As we grew older, the house got less crowded. My older brother joined the Army Tank Corps and fought in the Korean War in the early 1950s. Over the years, all the boys in the family joined the military.

When my mom was working at the paper mill, I had the opportunity to work there in the summers, and that gave me enough money to pay for college following high school. I went to UMD from 1957 through 1961 and got a business and accounting degree. I joined the Air Force, then the Air National Guard 148th in Duluth. After six years of serving part-time and working in computers in the Guard, plus working for a CPA firm, I got my master's degree in teaching from UMD in 1964.

I was very fortunate to be able to return and teach in Cloquet after teaching in Winona for two years. I helped both schools set up a computer system for grading, payroll, budget, census and more.

Cloquet has been a wonderful city to live in and raise a family. I was able to teach and run a number of small family businesses to help others and my family over the years.

A gang of children in front of the Badgers' outdoor toilet and coal shed in 1945. Clarence is third from the right.

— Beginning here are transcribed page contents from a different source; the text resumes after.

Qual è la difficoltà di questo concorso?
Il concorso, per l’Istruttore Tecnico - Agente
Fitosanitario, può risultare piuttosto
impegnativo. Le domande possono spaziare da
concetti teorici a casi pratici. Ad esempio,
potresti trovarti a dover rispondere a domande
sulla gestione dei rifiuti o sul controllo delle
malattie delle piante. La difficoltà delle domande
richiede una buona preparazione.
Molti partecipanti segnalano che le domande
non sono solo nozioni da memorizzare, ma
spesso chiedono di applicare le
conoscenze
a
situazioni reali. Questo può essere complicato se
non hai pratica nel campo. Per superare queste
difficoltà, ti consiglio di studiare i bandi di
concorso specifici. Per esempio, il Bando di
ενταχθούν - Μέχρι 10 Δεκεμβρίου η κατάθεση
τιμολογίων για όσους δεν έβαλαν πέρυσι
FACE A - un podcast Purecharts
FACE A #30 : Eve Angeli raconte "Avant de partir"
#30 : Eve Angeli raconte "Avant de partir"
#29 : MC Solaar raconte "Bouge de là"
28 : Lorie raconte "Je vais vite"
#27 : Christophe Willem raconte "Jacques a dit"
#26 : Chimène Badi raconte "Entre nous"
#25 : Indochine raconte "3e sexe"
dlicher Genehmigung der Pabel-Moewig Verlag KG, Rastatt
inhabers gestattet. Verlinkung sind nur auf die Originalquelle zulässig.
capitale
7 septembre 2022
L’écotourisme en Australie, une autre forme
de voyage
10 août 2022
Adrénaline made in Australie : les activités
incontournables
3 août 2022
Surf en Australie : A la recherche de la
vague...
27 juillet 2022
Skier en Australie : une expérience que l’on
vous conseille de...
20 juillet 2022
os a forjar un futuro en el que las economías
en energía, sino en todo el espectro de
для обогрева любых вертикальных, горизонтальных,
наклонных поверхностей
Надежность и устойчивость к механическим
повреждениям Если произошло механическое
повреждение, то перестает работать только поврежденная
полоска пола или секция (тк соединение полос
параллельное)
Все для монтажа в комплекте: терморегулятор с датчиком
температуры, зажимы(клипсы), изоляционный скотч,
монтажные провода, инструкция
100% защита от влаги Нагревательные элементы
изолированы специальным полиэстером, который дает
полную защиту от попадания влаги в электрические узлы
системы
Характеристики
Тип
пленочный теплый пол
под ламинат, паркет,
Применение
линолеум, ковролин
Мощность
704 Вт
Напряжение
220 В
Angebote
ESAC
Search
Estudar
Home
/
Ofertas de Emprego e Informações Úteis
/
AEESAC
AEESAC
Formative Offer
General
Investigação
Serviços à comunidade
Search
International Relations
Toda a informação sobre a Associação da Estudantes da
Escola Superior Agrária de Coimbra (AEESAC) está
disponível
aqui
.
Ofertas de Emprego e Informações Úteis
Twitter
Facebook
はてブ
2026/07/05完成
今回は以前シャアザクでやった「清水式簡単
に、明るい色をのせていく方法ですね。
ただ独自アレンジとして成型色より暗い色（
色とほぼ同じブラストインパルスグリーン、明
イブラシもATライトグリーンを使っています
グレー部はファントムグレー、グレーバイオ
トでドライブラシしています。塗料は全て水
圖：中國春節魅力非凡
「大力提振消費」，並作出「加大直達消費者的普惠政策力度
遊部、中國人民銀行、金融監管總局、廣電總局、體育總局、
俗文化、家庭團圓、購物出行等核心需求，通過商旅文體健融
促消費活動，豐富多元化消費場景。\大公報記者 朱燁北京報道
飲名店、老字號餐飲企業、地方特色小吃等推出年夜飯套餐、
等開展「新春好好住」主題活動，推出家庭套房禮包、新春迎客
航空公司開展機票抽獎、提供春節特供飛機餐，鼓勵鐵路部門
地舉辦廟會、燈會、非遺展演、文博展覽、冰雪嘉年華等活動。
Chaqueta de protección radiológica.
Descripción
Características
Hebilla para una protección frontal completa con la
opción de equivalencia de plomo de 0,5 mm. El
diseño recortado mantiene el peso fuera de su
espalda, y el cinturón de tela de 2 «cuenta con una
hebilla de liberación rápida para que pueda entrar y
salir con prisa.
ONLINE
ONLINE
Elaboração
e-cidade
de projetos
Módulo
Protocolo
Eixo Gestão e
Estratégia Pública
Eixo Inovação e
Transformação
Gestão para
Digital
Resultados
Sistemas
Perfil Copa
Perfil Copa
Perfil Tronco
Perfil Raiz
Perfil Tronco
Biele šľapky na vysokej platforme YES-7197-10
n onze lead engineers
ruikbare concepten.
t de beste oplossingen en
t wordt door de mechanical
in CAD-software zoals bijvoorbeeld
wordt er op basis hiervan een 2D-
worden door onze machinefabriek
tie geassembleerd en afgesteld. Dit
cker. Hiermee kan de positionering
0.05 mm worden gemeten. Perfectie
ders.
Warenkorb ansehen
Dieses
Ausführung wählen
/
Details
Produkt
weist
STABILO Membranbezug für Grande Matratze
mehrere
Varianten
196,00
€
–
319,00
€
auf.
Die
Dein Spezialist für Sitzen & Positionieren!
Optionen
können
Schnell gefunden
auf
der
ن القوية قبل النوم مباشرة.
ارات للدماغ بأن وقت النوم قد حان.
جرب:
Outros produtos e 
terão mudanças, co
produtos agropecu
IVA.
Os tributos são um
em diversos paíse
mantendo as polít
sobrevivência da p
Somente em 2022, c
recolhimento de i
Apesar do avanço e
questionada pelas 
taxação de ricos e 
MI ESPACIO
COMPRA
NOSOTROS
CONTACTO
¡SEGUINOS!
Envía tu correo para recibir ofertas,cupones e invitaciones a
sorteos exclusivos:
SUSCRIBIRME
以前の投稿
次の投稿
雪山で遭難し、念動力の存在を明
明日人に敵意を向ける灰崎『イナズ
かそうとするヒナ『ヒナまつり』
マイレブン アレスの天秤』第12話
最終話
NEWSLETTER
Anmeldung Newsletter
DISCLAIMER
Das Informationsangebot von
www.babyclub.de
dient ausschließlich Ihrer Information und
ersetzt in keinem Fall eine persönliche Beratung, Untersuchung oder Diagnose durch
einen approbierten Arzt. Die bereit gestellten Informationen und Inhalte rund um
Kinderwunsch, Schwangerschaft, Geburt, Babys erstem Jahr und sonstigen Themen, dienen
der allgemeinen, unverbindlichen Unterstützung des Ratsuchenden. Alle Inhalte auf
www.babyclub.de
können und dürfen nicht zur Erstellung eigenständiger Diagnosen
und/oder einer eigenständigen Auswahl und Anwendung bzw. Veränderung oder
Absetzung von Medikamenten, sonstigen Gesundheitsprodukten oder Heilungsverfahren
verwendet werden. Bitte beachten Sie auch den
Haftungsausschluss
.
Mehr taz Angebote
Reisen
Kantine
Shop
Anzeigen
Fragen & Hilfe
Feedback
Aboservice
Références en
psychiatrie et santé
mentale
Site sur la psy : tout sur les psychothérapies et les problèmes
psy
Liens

Being home for the past few weeks has given me time to reflect on how life has shaped me over the past 81 years. It is important to be able to look back and remember how your life changes you during not only hard and difficult times, but also the good and wonderful times of being part of the Cloquet and wider Carlton County community.

Pine Knot News subscriber, and one of Cloquet's most engaged citizens, Clarence Badger agreed to share his story as a way to give people hope in a time when they may feel worried, and to let them know that despite challenges over his 81 years, life has always gotten better and better, and more enjoyable and rewarding.